What to produce: In the data below, reproduce everything exactly except the images.

Extracted records:

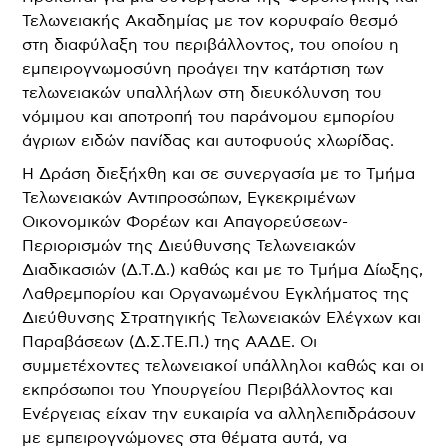
Τελωνειακής Ακαδημίας με τον κορυφαίο θεσμό
στη διαφύλαξη του περιβάλλοντος, του οποίου η
εμπειρογνωμοσύνη προάγει την κατάρτιση των
τελωνειακών υπαλλήλων στη διευκόλυνση του
νόμιμου και αποτροπή του παράνομου εμπορίου
άγριων ειδών πανίδας και αυτοφυούς χλωρίδας.
Η Δράση διεξήχθη και σε συνεργασία με το Τμήμα
Τελωνειακών Αντιπροσώπων, Εγκεκριμένων
Οικονομικών Φορέων και Απαγορεύσεων-
Περιορισμών της Διεύθυνσης Τελωνειακών
Διαδικασιών (Δ.Τ.Δ.) καθώς και με το Τμήμα Δίωξης,
Λαθρεμπορίου και Οργανωμένου Εγκλήματος της
Διεύθυνσης Στρατηγικής Τελωνειακών Ελέγχων και
Παραβάσεων (Δ.Σ.ΤΕ.Π.) της ΑΑΔΕ. Οι
συμμετέχοντες τελωνειακοί υπάλληλοι καθώς και οι
εκπρόσωποι του Υπουργείου Περιβάλλοντος και
Ενέργειας είχαν την ευκαιρία να αλληλεπιδράσουν
με εμπειρογνώμονες στα θέματα αυτά, να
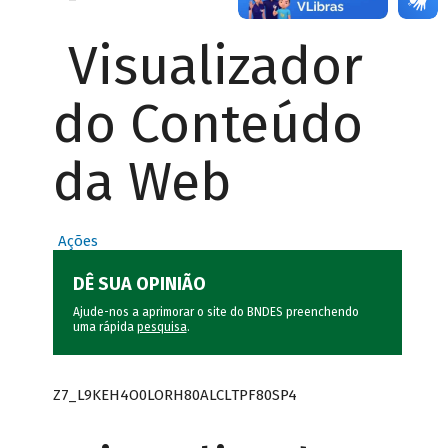
Visualizador
do Conteúdo
da Web
Ações
DÊ SUA OPINIÃO
Ajude-nos a aprimorar o site do BNDES preenchendo
uma rápida
pesquisa
.
Z7_L9KEH4O0LORH80ALCLTPF80SP4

Solution to this problem:
Τελωνειακής Ακαδημίας με τον κορυφαίο θεσμό
στη διαφύλαξη του περιβάλλοντος, του οποίου η
εμπειρογνωμοσύνη προάγει την κατάρτιση των
τελωνειακών υπαλλήλων στη διευκόλυνση του
νόμιμου και αποτροπή του παράνομου εμπορίου
άγριων ειδών πανίδας και αυτοφυούς χλωρίδας.
Η Δράση διεξήχθη και σε συνεργασία με το Τμήμα
Τελωνειακών Αντιπροσώπων, Εγκεκριμένων
Οικονομικών Φορέων και Απαγορεύσεων-
Περιορισμών της Διεύθυνσης Τελωνειακών
Διαδικασιών (Δ.Τ.Δ.) καθώς και με το Τμήμα Δίωξης,
Λαθρεμπορίου και Οργανωμένου Εγκλήματος της
Διεύθυνσης Στρατηγικής Τελωνειακών Ελέγχων και
Παραβάσεων (Δ.Σ.ΤΕ.Π.) της ΑΑΔΕ. Οι
συμμετέχοντες τελωνειακοί υπάλληλοι καθώς και οι
εκπρόσωποι του Υπουργείου Περιβάλλοντος και
Ενέργειας είχαν την ευκαιρία να αλληλεπιδράσουν
με εμπειρογνώμονες στα θέματα αυτά, να
Visualizador
do Conteúdo
da Web
Ações
DÊ SUA OPINIÃO
Ajude-nos a aprimorar o site do BNDES preenchendo
uma rápida
pesquisa
.
Z7_L9KEH4O0LORH80ALCLTPF80SP4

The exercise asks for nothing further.